• **COMPITO ASSEGNATO 1**: Traduci in inglese questa frase della sezione del documento: "Inammissibile, perché manifestamente infondato, deve ritenersi anche il terzo motivo di ricorso."
• **COMPITO ASSEGNATO 2**: Trascrivi fedelmente il passo della sezione del documento che va da "Si osserva al" a "23/05/2013, n. 45647).".

• **SEZIONE DEL DOCUMENTO**:
/---

Orbene applicando tali principi al caso in esame non può che rilevarsi la manifesta infondatezza dell'assunto difensivo, per la decisiva ragione che, pur in assenza di una diversa qualificazione giuridica della condotta ascritta all'imputato, il "fatto" che si assume diverso, da un lato, rappresenta uno dei possibili epiloghi decisori del giudizio, posto che il reato di cui si discute può essere alternativamente integrato dallo sfregio permanente o dalla deformazione al viso, "fatti" che, pur essendo diversi, rappresentano entrambi un'alterazione anatomica di una ben definita parte del corpo umano, sicché la "deformazione del viso" ritenuta dalla corte territoriale non può certo considerarsi, rispetto allo "sfregio permanente" oggetto della contestazione, un fatto storico radicalmente trasformato in sentenza nei suoi elementi essenziali rispetto all'originaria imputazione, di cui rappresenti uno sviluppo inaspettato; dall'altro, il fatto che si assume diverso è stato portato a conoscenza dell'imputato, messo in condizione di esercitare le proprie prerogative difensive in relazione ad ogni possibile profilo dell'addebito, dipendente dalla natura della lesione patita dalla persona offesa, senza che il ricorrente abbia specificato, per converso, quale sarebbe stata in concreto la lesione del suo diritto di difesa, derivante dalla decisione dei giudici di merito, che, immutata la qualificazione giuridica del fatto in contestazione, hanno ritenuto integrata una deformazione del viso della vittima, piuttosto che uno sfregio permanente.
4.3. Inammissibile, perché manifestamente infondato, deve ritenersi anche il terzo motivo di ricorso.
Si osserva al riguardo che, come chiarito dall'orientamento da tempo dominante in sede di legittimità, stante l'eccezionalità dell'istituto processuale contemplato nell'art. 603 c.p.p., il mancato accoglimento della richiesta volta ad ottenere la rinnovazione dell'istruttoria dibattimentale può essere censurato in sede di !legittimità solo quando risulti dimostrata l'esistenza, nel tessuto motivazionale che sorregge la decisione impugnata, di lacune o manifeste illogicità ricavabili dal testo del medesimo provvedimento (come previsto dall'art. 606, comma 1, lett. e), c.p.p.) e concernenti punti di decisiva rilevanza, le quali sarebbero state presumibilmente evitate qualora fosse stato provveduto, come richiesto, all'assunzione o alla riassunzione di determinate prove in sede di appello (cfr., ex plurimis, Sez. III, 23/05/2013, n. 45647).

\---

• **DATI FORNITI**:
/---

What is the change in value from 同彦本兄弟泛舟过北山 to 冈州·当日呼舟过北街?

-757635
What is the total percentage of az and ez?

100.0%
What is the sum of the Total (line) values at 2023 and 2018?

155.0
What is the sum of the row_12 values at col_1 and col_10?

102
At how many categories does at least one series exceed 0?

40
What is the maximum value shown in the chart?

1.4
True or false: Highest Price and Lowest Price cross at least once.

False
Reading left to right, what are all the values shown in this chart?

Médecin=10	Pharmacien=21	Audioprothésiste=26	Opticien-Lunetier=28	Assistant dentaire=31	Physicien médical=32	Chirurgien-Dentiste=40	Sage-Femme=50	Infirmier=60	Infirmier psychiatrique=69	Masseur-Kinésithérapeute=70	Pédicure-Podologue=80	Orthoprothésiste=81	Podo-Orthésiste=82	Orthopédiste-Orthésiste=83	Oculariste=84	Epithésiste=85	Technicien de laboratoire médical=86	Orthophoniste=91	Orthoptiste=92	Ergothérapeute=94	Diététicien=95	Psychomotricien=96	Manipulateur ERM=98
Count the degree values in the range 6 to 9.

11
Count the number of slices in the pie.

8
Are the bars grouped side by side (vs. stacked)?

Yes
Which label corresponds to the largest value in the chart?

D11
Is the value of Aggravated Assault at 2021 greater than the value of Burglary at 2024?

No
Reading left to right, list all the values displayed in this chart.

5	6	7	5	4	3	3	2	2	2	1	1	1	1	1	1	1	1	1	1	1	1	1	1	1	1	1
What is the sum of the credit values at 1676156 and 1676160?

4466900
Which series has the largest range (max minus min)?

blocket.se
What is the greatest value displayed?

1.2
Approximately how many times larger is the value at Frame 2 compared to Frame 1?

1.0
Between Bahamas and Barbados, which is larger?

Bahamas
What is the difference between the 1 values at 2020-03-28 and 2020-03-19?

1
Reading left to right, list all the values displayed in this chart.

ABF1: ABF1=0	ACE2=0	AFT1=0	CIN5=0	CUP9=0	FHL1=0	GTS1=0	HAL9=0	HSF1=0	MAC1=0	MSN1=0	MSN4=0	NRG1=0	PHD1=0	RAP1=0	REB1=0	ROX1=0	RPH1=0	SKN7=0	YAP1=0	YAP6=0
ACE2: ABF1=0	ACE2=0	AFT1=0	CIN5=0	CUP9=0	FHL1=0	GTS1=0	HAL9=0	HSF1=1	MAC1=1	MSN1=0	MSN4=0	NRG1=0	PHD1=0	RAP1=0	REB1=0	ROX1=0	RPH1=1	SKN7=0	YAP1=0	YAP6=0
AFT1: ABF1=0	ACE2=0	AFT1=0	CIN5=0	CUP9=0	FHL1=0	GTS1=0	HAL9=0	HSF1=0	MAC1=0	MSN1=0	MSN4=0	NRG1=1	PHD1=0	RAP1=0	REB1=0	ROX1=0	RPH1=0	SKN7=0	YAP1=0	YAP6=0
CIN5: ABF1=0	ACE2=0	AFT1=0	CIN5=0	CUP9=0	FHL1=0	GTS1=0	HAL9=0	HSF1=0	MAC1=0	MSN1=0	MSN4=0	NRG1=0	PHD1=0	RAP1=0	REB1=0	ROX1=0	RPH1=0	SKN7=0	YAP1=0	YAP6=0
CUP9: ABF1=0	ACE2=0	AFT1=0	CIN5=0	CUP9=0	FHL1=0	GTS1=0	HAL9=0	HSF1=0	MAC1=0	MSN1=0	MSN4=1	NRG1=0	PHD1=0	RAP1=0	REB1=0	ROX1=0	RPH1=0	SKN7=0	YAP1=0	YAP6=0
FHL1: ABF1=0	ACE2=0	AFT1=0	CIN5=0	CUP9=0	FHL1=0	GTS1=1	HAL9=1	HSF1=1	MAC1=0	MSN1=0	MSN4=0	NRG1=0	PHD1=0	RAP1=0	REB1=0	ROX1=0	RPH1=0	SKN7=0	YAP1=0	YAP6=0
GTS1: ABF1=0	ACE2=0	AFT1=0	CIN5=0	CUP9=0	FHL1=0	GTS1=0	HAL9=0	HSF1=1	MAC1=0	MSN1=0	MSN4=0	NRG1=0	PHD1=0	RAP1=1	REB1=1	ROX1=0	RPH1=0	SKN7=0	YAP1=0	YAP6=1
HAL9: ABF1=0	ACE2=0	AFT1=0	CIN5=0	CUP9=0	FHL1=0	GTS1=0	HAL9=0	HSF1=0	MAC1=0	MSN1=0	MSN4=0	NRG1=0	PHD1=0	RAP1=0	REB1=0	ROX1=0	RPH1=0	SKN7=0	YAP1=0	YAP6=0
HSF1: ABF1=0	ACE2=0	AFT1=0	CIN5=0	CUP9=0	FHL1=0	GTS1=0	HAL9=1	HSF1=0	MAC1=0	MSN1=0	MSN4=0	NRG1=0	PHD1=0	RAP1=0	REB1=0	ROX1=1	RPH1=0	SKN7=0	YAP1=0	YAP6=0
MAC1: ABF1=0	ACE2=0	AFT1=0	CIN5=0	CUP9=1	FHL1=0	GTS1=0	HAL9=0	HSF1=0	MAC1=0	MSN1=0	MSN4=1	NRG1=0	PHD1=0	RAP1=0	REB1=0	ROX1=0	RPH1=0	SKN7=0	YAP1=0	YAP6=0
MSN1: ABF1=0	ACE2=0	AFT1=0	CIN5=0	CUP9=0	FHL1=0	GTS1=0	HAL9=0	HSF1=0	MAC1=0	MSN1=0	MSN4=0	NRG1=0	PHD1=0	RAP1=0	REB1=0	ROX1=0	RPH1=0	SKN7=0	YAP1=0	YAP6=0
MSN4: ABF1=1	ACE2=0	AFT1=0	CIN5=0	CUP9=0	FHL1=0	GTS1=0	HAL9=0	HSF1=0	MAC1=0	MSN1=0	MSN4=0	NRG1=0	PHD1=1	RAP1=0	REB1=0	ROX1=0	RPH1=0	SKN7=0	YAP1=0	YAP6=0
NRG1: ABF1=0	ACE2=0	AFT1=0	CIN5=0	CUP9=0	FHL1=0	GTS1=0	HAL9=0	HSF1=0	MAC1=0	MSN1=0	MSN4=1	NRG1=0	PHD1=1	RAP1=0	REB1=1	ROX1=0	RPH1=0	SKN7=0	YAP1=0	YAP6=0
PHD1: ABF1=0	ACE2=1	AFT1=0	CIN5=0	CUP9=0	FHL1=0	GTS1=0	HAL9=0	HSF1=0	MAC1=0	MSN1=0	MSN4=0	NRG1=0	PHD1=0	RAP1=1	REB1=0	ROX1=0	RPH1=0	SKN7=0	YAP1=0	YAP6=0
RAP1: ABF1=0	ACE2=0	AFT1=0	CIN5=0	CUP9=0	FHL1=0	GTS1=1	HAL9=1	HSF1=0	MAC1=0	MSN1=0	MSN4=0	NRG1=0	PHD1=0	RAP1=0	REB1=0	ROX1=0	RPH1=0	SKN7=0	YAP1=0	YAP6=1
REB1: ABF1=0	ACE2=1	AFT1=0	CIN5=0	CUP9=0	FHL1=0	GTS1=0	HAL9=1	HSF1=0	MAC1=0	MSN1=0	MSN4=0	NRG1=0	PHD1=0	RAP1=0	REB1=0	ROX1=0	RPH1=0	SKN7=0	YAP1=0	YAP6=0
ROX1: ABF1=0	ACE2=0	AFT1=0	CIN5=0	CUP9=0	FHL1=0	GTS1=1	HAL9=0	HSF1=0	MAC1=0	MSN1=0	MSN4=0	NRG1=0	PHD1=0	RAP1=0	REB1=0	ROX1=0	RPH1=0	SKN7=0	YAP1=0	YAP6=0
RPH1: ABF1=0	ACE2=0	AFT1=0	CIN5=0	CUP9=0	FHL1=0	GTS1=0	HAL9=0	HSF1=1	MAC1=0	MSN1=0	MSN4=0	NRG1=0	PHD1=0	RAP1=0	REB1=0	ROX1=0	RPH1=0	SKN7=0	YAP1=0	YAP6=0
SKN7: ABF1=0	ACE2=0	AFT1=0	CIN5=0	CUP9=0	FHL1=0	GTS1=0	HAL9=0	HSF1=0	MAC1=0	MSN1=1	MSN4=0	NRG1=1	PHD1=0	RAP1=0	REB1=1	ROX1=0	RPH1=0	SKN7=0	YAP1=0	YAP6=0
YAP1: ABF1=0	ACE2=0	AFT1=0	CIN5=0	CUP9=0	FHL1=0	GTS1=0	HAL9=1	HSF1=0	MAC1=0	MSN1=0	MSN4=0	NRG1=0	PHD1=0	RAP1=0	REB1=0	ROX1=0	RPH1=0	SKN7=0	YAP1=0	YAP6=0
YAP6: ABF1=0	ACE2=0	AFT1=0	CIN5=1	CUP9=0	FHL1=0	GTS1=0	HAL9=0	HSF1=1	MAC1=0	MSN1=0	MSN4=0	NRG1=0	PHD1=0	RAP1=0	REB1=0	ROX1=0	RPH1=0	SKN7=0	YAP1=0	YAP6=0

\---

• **RISULTATO DELL'ESERCIZIO 1**: The third ground of appeal must also be held inadmissible, because it is manifestly unfounded.

• **RISULTATO DELL'ESERCIZIO 2**:
Si osserva al riguardo che, come chiarito dall'orientamento da tempo dominante in sede di legittimità, stante l'eccezionalità dell'istituto processuale contemplato nell'art. 603 c.p.p., il mancato accoglimento della richiesta volta ad ottenere la rinnovazione dell'istruttoria dibattimentale può essere censurato in sede di !legittimità solo quando risulti dimostrata l'esistenza, nel tessuto motivazionale che sorregge la decisione impugnata, di lacune o manifeste illogicità ricavabili dal testo del medesimo provvedimento (come previsto dall'art. 606, comma 1, lett. e), c.p.p.) e concernenti punti di decisiva rilevanza, le quali sarebbero state presumibilmente evitate qualora fosse stato provveduto, come richiesto, all'assunzione o alla riassunzione di determinate prove in sede di appello (cfr., ex plurimis, Sez. III, 23/05/2013, n. 45647).